不条理

刑法の条文を読む限り強姦致傷というのは、強姦自体が未遂であっても条文上は無期になる可能性がないわけではありません。強姦致傷事件が裁判員裁判ということもあります。私が仮に弁護士であるなら、おそらく裁判員裁判になりかねず、あったことをすべて第三者に話さねばならなくなります、ということを告げて、示談に納得するよう誘導すると思います。ここらへん刑事裁判のしんどいところで被害者はなんべんも振り返らなければならない不条理があります。
群馬県でホテルに泊まった俳優が強姦致傷で逮捕された事件がありました。強姦致傷は親告罪ではありませんで、被害者の訴えがなくても刑事裁判にすることができます(繰り返しになりますが裁判員裁判もあり得ます)。でもって示談が成立し不起訴となって釈放されたのち、加害者の俳優の弁護士からのFAXというのが公開されたのですが、その内容がちょっと変で、被害者は指にけがをしているということだったのですが、傷害に該当する指のケガには触れず、事実関係を解明してないと断ったうえで、示談が成立したことを考慮して起訴がなされなかった、という事実を基に類推を重ねて、親告罪ではないのに不起訴としたのは被疑者の行為が違法性が顕著な悪質なことではないから、というちょっと無理筋なことをのべていて、被害者および当事者しか知りえないことなのでヘタなことは云えないけど、「へん」という印象を受けました。

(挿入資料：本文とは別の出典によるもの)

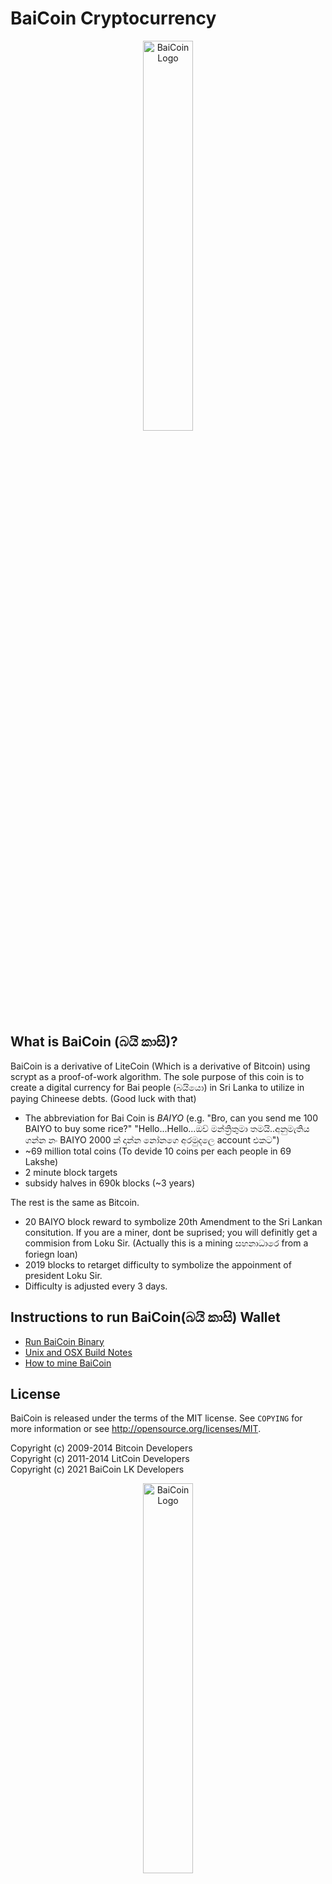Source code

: BaiCoin Cryptocurrency
================================

<!-- ![alt text](https://raw.githubusercontent.com/tharindupr/BaiCoin/main/src/qt/res/icons/bitcoin.png)
 -->
<p align="center">
  <img src="https://raw.githubusercontent.com/tharindupr/BaiCoin/main/baicoin-logo.png" width=40% title="BaiCoin Logo">
</p>


What is BaiCoin (බයි කාසි)?
----------------

BaiCoin is a derivative of LiteCoin (Which is a derivative of Bitcoin) using scrypt as a proof-of-work algorithm. The sole purpose of this coin is to create a digital currency for Bai people (බයියො) in Sri Lanka to utilize in paying Chineese debts. (Good luck with that)

 - The abbreviation for Bai Coin is *BAIYO* (e.g. "Bro, can you send me 100 BAIYO‍ to buy some rice?" "Hello...Hello...ඔව් මන්ත්‍රිතුමා තමයි..අනුමැතිය ගන්න නං BAIYO 2000 ක් දාන්න නෝනගෙ අරමුදලෙ account එකට")
 - ~69 million total coins (To devide 10 coins per each people in 69 Lakshe)
 - 2 minute block targets
 - subsidy halves in 690k blocks (~3 years)
 

The rest is the same as Bitcoin.
 - 20 BAIYO block reward to symbolize 20th Amendment to the Sri Lankan consitution. If you are a miner, dont be suprised; you will definitly get a commision from Loku Sir. (Actually this is a mining සහනාධාරෙ from a foriegn loan)
 - 2019 blocks to retarget difficulty to symbolize the appoinment of president Loku Sir.
 - Difficulty is adjusted every 3 days. 


Instructions to run BaiCoin(බයි කාසි) Wallet
---------------------------------------------
- [Run BaiCoin Binary](https://github.com/tharindupr/BaiCoin/tree/main/bin)
- [Unix and OSX Build Notes](https://github.com/tharindupr/BaiCoin/blob/main/doc/readme-qt.rst)
- [How to mine BaiCoin](https://github.com/tharindupr/BaiCoin/tree/main/bin)


License
-------

BaiCoin is released under the terms of the MIT license. See `COPYING` for more
information or see http://opensource.org/licenses/MIT.


Copyright (c) 2009-2014 Bitcoin Developers<br>
Copyright (c) 2011-2014 LitCoin Developers<br>
Copyright (c) 2021 BaiCoin LK Developers<br>

<p align="center">
  <img src="https://raw.githubusercontent.com/tharindupr/BaiCoin/main/src/qt/res/images/flyer.png" width=40% title="BaiCoin Logo">
</p>

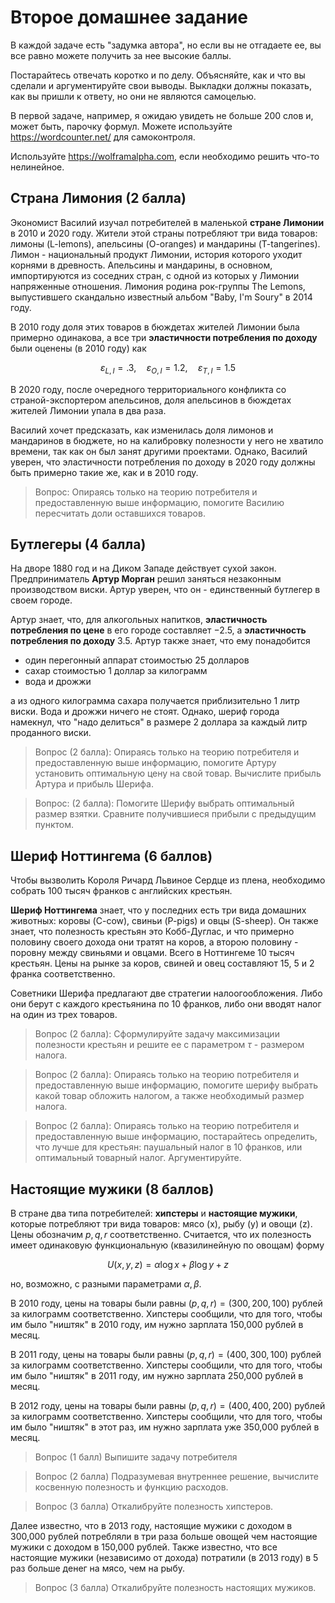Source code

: # Второе домашнее задание

В каждой задаче есть "задумка автора", но если вы не отгадаете ее, вы все равно можете получить за нее высокие баллы.

Постарайтесь отвечать коротко и по делу. Объясняйте, как и что вы сделали и  аргументируйте свои выводы. Выкладки должны показать, как вы пришли к ответу, но они не являются самоцелью.

В первой задаче, например, я ожидаю увидеть не больше 200 слов и, может быть, парочку формул. Можете используйте https://wordcounter.net/ для самоконтроля.

Используйте https://wolframalpha.com, если необходимо решить что-то нелинейное. 

## Страна Лимония (2 балла)

Экономист Василий изучал потребителей в маленькой **стране Лимонии** в 2010 и 2020 году. Жители этой страны потребляют три вида товаров: лимоны (L-lemons), апельсины (O-oranges) и мандарины (T-tangerines). Лимон - национальный продукт Лимонии, история которого уходит корнями в древность. Апельсины и мандарины, в основном, импортируются из соседних стран, с одной из которых у Лимонии напряженные отношения. Лимония родина рок-группы The Lemons, выпустившего скандально известный альбом "Baby, I'm Soury" в 2014 году.

В 2010 году доля этих товаров в бюждетах жителей Лимонии была примерно одинакова, а все три **эластичности потребления по доходу** были оценены (в 2010 году) как 

$$ \varepsilon_{L, I} = .3, \quad \varepsilon_{O, I} = 1.2, \quad \varepsilon_{T, I} = 1.5$$

В 2020 году, после очередного территориального конфликта со страной-экспортером апельсинов, доля апельсинов в бюждетах жителей Лимонии упала в два раза.

Василий хочет предсказать, как изменилась доля лимонов и мандаринов в бюджете, но на калибровку полезности у него не хватило времени, так как он был занят другими проектами. Однако, Василий уверен, что эластичности потребления по доходу в 2020 году должны быть примерно такие же, как и в 2010 году.

> Вопрос: Опираясь только на теорию потребителя и предоставленную выше информацию, помогите Василию пересчитать доли оставшихся товаров.

## Бутлегеры (4 балла)

На дворе 1880 год и на Диком Западе действует сухой закон. Предприниматель **Артур Морган** решил заняться незаконным производством виски. Артур уверен, что он - единственный бутлегер в своем городе.

Артур знает, что, для алкогольных напитков, **эластичность потребления по цене** в его городе составляет $-2.5$, а **эластичность потребления по доходу** $3.5$. Артур также знает, что ему понадобится

- один перегонный аппарат стоимостью 25 долларов
- сахар стоимостью 1 доллар за килограмм
- вода и дрожжи

а из одного килограмма сахара получается приблизительно 1 литр виски. Вода и дрожжи ничего не стоят. Однако, шериф города намекнул, что "надо делиться" в размере 2 доллара за каждый литр проданного виски.

> Вопрос (2 балла): Опираясь только на теорию потребителя и предоставленную выше информацию, помогите Артуру установить оптимальную цену на свой товар. Вычислите прибыль Артура и прибыль Шерифа.

> Вопрос: (2 балла): Помогите Шерифу выбрать оптимальный размер взятки. Сравните получившиеся прибыли с предыдущим пунктом.

## Шериф Ноттингема (6 баллов)

Чтобы вызволить Короля Ричард Львиное Сердце из плена, необходимо собрать 100 тысяч франков с английских крестьян.

**Шериф Ноттингема** знает, что у последних есть три вида домашних животных: коровы (C-cow), свиньи (P-pigs) и овцы (S-sheep). Он также знает, что полезность крестьян это Кобб-Дуглас, и что примерно половину своего дохода они тратят на коров, а второю половину - поровну между свиньями и овцами. Всего в Ноттингеме 10 тысяч крестьян. Цены на рынке за коров, свиней и овец составляют 15, 5 и 2 франка соответственно.

Советники Шерифа предлагают две стратегии налоогообложения. Либо они берут с каждого крестьянина по 10 франков, либо они вводят налог на один из трех товаров.

> Вопрос (2 балла): Сформулируйте задачу максимизации полезности крестьян и решите ее с параметром $\tau$ - размером налога.

> Вопрос (2 балла): Опираясь только на теорию потребителя и предоставленную выше информацию, помогите шерифу выбрать какой товар обложить налогом, а также необходимый размер налога. 

> Вопрос (2 балла): Опираясь только на теорию потребителя и предоставленную выше информацию, постарайтесь определить, что лучше для крестьян: паушальный налог в 10 франков, или оптимальный товарный налог. Аргументируйте.

## Настоящие мужики (8 баллов)

В стране два типа потребителей: **хипстеры** и **настоящие мужики**, которые потребляют три вида товаров: мясо (x), рыбу (y) и овощи (z). Цены обозначим $p,q,r$ соответственно. Считается, что их полезность имеет одинаковую функциональную (квазилинейную по овощам) форму 

$$ U(x, y, z) = \alpha \log x + \beta \log y + z$$

но, возможно, с разными параметрами $\alpha, \beta$.

В 2010 году, цены на товары были равны $(p,q,r) = (300,200,100)$ рублей за килограмм соответственно. Хипстеры сообщили, что для того, чтобы им было "ништяк" в 2010 году, им нужно зарплата 150,000 рублей в месяц.

В 2011 году, цены на товары были равны $(p,q,r) = (400,300,100)$ рублей за килограмм соответственно. Хипстеры сообщили, что для того, чтобы им было "ништяк" в 2011 году, им нужно зарплата 250,000 рублей в месяц.

В 2012 году, цены на товары были равны $(p,q,r) = (400,400,200)$ рублей за килограмм соответственно. Хипстеры сообщили, что для того, чтобы им было "ништяк" в этот раз, им нужно зарплата уже 350,000 рублей в месяц.

> Вопрос (1 балл) Выпишите задачу потребителя

> Вопрос (2 балла) Подразумевая внутреннее решение, вычислите косвенную полезность и функцию расходов.

> Вопрос (3 балла) Откалибруйте полезность хипстеров.

Далее известно, что в 2013 году, настоящие мужики с доходом в 300,000 рублей потребляли в три раза больше овощей чем настоящие мужики с доходом в 150,000 рублей. Также известно, что все настоящие мужики (независимо от дохода) потратили (в 2013 году) в 5 раз больше денег на мясо, чем на рыбу.

> Вопрос (3 балла) Откалибруйте полезность настоящих мужиков.  
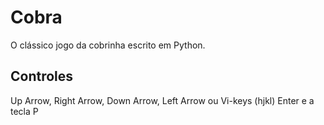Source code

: Cobra
=====

O clássico jogo da cobrinha escrito em Python.

Controles
---------

Up Arrow, Right Arrow, Down Arrow, Left Arrow ou Vi-keys (hjkl)
Enter e a tecla P
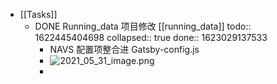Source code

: - [[Tasks]]
	- DONE Running_data 项目修改 [[running_data]]
	  todo:: 1622445404698
	  collapsed:: true
	  done:: 1623029137533
		- NAVS 配置项整合进 Gatsby-config.js
		- ![2021_05_31_image.png](https://cdn.logseq.com/%2F2b341d04-37ec-4bd4-ad24-dd7eaf6f1744765140e9-6b11-4dcd-99b9-9036ba9c93e12021_05_31_image.png?Expires=4776045737&Signature=Nm6oT5EUcFznsxLVgs0RFk6wS7k8aV-roW6X~QKiG9h4K3GKkW4HqlXurmYPSL75da9wLxDT0WIiJst0KA3B6BjjZ4Jp4dnSk2JDEU-xO3a~eygLM0LCRvIF1U1Oq2gHBVHVTcnuTCoO6W05NVQDHwzu74X8cfUf51DspfjoM7U7evtFQ2tUr-AjU24pd4tEgvPfyWSw9oNGhlof1KmgEfJ3sv6HlqAtrSkg295C5mq7TXkZYy0D4opHBM1u2ZXAegTTxs-zwQj9GCw2Ser4TobyUQ39HL0e6jF7FkSwOJgcZvJR6R4Hm4uJNmyV2Kt9Qi2oVFMh8JWbAhLS8TL8jw__&Key-Pair-Id=APKAJE5CCD6X7MP6PTEA)
		-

起訴しないということはおそらくこの先、事実が公開されることはないはずですから、「いったもん勝ち」の世界です。加害者の弁護側は依頼人のことを考えなくちゃですから判らないわけではありません。やってることは理解したくないけど理解はできます。でもなんかこう、俯瞰して眺めると、とても不条理だなあ、と思っちまったり。